Sebagai mahasiswa yang juga bekerja sebagai operator di sebuah perusahaan swasta, saya sering berinteraksi dengan banyak orang yang melakukan kesepakatan tanpa menyadari bahwa setiap janji, meskipun sepele, bisa saja memiliki konsekuensi hukum. Salah satu hal yang sering saya temui, terutama dalam kehidupan sehari-hari, adalah pinjaman uang tanpa bukti tertulis.

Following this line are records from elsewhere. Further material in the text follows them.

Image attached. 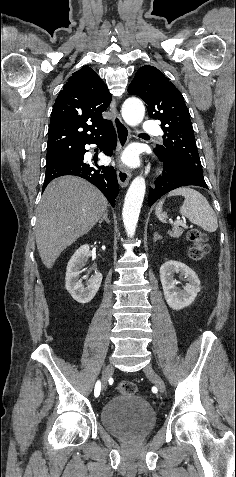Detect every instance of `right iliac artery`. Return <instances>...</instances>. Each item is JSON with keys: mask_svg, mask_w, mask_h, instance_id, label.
I'll return each mask as SVG.
<instances>
[{"mask_svg": "<svg viewBox=\"0 0 236 477\" xmlns=\"http://www.w3.org/2000/svg\"><path fill=\"white\" fill-rule=\"evenodd\" d=\"M101 382L97 381L95 384L94 395L96 399L100 398V391H101Z\"/></svg>", "mask_w": 236, "mask_h": 477, "instance_id": "right-iliac-artery-1", "label": "right iliac artery"}]
</instances>
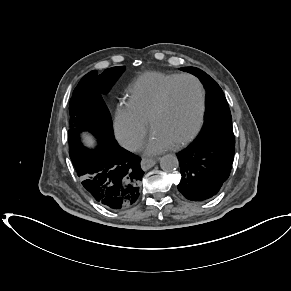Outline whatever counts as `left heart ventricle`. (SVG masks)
<instances>
[{"label": "left heart ventricle", "mask_w": 291, "mask_h": 291, "mask_svg": "<svg viewBox=\"0 0 291 291\" xmlns=\"http://www.w3.org/2000/svg\"><path fill=\"white\" fill-rule=\"evenodd\" d=\"M199 90L189 79L180 81L169 95L165 110L156 118L153 131L173 144L186 137L195 127L199 115Z\"/></svg>", "instance_id": "1"}]
</instances>
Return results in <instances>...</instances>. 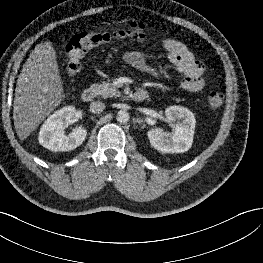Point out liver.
<instances>
[{
	"label": "liver",
	"instance_id": "liver-1",
	"mask_svg": "<svg viewBox=\"0 0 263 263\" xmlns=\"http://www.w3.org/2000/svg\"><path fill=\"white\" fill-rule=\"evenodd\" d=\"M64 97L56 53L50 41L38 44L25 62L15 89L13 120L25 140Z\"/></svg>",
	"mask_w": 263,
	"mask_h": 263
}]
</instances>
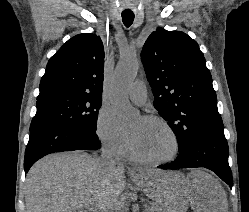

Contohnya, sering kali ada teman yang meminjam uang dengan alasan darurat dan berjanji akan mengembalikan pada waktu tertentu. Namun, setelah janjinya tidak ditepati dan mereka “menghilang”, seringkali kita merasa bingung: bagaimana cara menuntut hak kita yang sudah dirugikan? Apalagi, dalam banyak kasus, tidak ada bukti tertulis yang menyatakan bahwa mereka berhutang kepada kita. Lalu, apakah hal ini berarti kita tidak bisa menuntut hak kita? Jawabannya: tidak selalu demikian.
Dalam hukum perdata, hubungan semacam ini disebut Perikatan. Menurut Pasal 1233 KUH Perdata,
"Tiap-tiap perikatan dilahirkan baik karena persetujuan, baik karena undang-undang."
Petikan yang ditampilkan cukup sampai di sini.